**** Цитируемый отрывок

Мне, наблюдавшему эти беседы со стороны, всегда хотелось устремиться за отцом Иоанном. Быть рядом. Просто слушать, что он будет говорить, стоять незамеченным за его спиной или сесть где-нибудь у его ног и молчать. Молчать и слушать. Я был абсолютно уверен в том, что батюшке и так все ведомо, он знает, что говорить, и мои вопросы – это время, отнятое у него, не знающего покоя от тех, кто сотнями и тысячами стремится к старцу, пишет, ждет ответа, ищет своей возможности открыть глубинные миры страдающей души.

В юности мне казалось, что отцу Иоанну будет совсем не до меня. Или, может быть, вопросы моей жизни для него, мудрого и опытного, покажутся нелепыми и смешными.  Поэтому я все время откладывал встречу с батюшкой, довольствуясь тем, что могу его видеть. Так продолжалось несколько раз до тех пор, пока один из семинаристов, с которым я приехал на Светлую седмицу в монастырь, буквально не затащил меня для беседы с отцом Иоанном.

Беседа была назначена после вечернего пасхального богослужения на Святой горке. Гудел пасхальный звон. Он наполнял собою всю обитель, крепкие монастырские стены не могли удержать его внутри себя – он вырывался, благовествуя о Воскресшем Спасителе миру, который не хотел принять этой радостной вести, но не в силах был противиться торжествующему победоносному  гимну. Пасха была поздняя: деревья начали облачаться в новый зеленый наряд, пахло свежими листочками, по-детски непосредственно щебетали птицы. Солнце клонилось к закату, сияли позолотой кресты и маковки монастырских церквей. Как богатырь в золотом шлеме, над всем возвышался Михайловский собор. Все было таким разным по цвету, звуку, укладу жизни, но слилось в единый земнородный хор,  «победную поющую» Великому, Победившему смерть Богу.

********
**** Фрагмент данных

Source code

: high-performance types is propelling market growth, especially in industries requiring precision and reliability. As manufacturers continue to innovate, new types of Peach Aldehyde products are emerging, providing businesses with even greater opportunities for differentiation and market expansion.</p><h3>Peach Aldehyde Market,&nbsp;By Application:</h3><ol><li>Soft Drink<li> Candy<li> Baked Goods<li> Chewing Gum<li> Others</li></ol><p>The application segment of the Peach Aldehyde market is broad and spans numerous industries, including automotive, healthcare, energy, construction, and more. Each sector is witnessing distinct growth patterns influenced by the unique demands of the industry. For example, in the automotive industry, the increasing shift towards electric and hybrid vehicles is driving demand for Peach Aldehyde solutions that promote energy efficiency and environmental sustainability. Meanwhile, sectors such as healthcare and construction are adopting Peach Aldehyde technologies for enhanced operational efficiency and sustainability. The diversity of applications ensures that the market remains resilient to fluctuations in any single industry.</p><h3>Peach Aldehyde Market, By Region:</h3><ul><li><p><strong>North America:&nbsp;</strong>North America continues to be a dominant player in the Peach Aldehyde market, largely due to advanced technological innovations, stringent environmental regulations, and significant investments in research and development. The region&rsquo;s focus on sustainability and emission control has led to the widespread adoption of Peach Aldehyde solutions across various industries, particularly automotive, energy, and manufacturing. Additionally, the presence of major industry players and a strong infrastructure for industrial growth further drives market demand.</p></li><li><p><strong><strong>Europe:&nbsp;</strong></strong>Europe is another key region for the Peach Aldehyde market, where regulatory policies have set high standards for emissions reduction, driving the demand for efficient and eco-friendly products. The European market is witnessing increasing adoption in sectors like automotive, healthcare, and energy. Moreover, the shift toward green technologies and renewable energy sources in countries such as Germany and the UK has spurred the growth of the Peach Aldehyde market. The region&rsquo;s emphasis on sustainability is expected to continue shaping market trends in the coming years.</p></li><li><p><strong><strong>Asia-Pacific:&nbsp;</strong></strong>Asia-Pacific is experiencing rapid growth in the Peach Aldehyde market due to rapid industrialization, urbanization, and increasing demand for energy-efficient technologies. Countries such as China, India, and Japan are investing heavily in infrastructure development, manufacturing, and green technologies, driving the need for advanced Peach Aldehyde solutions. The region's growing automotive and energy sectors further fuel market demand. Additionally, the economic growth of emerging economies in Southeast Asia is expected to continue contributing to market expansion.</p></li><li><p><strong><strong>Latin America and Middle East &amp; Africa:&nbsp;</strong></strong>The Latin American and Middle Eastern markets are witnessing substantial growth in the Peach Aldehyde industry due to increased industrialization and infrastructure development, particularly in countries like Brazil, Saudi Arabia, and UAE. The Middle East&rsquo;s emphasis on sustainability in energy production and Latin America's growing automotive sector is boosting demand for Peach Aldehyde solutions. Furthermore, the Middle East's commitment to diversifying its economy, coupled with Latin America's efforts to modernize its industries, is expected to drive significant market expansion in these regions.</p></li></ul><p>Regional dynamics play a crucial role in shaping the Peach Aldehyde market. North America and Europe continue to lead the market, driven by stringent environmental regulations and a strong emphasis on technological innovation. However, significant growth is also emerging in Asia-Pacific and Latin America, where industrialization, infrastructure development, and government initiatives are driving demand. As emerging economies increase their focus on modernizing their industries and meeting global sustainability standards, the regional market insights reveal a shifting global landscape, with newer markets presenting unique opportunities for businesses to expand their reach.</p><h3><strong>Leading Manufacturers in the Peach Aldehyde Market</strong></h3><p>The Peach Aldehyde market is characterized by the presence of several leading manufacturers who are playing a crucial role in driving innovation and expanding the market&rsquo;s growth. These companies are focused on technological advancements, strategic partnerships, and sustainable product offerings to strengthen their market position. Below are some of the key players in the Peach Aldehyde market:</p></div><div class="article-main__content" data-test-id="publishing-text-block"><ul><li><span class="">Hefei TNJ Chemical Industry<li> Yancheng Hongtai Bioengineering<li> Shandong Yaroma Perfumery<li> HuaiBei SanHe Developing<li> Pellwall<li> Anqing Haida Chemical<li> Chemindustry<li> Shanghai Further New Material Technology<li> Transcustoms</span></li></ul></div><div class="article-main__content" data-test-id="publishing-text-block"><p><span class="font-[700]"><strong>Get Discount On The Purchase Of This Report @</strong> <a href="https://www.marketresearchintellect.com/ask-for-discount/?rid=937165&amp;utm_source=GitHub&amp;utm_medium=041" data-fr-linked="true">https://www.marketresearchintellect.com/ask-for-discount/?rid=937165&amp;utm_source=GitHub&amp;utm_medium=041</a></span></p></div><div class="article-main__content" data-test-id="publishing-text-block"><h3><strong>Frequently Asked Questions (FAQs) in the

********

* **Задания**:
a: Определите, согласуются ли с цитируемым отрывком утверждения (i), (ii) и (iii). На каждое ответьте «да» или «нет» и приведите дословно решающие слова отрывка.
(i) Беседа с отцом Иоанном была назначена после вечернего богослужения.
(ii) Пасха в тот год была ранней.
(iii) Рассказчик не откладывал встречу с отцом Иоанном.
b: Ответьте по цитируемому отрывку на вопросы (i), (ii) и (iii):
(i) На какую седмицу рассказчик приехал в монастырь вместе с семинаристом?
(ii) Какой собор возвышался над всем, как богатырь в золотом шлеме?
(iii) Что рассказчику хотелось делать, сидя у ног отца Иоанна?
c: Верните из цитируемого отрывка без изменений участок от слов «В юности мне» до слов «с отцом Иоанном.» включительно.

* **Ответы к заданиям**:
a:
(i) Да: «Беседа была назначена после вечернего пасхального богослужения на Святой горке».
(ii) Нет: «Пасха была поздняя».
(iii) Нет: «Поэтому я все время откладывал встречу с батюшкой».

b:
(i) На Светлую седмицу.
(ii) Михайловский собор.
(iii) Молчать и слушать.

c:
В юности мне казалось, что отцу Иоанну будет совсем не до меня. Или, может быть, вопросы моей жизни для него, мудрого и опытного, покажутся нелепыми и смешными.  Поэтому я все время откладывал встречу с батюшкой, довольствуясь тем, что могу его видеть. Так продолжалось несколько раз до тех пор, пока один из семинаристов, с которым я приехал на Светлую седмицу в монастырь, буквально не затащил меня для беседы с отцом Иоанном.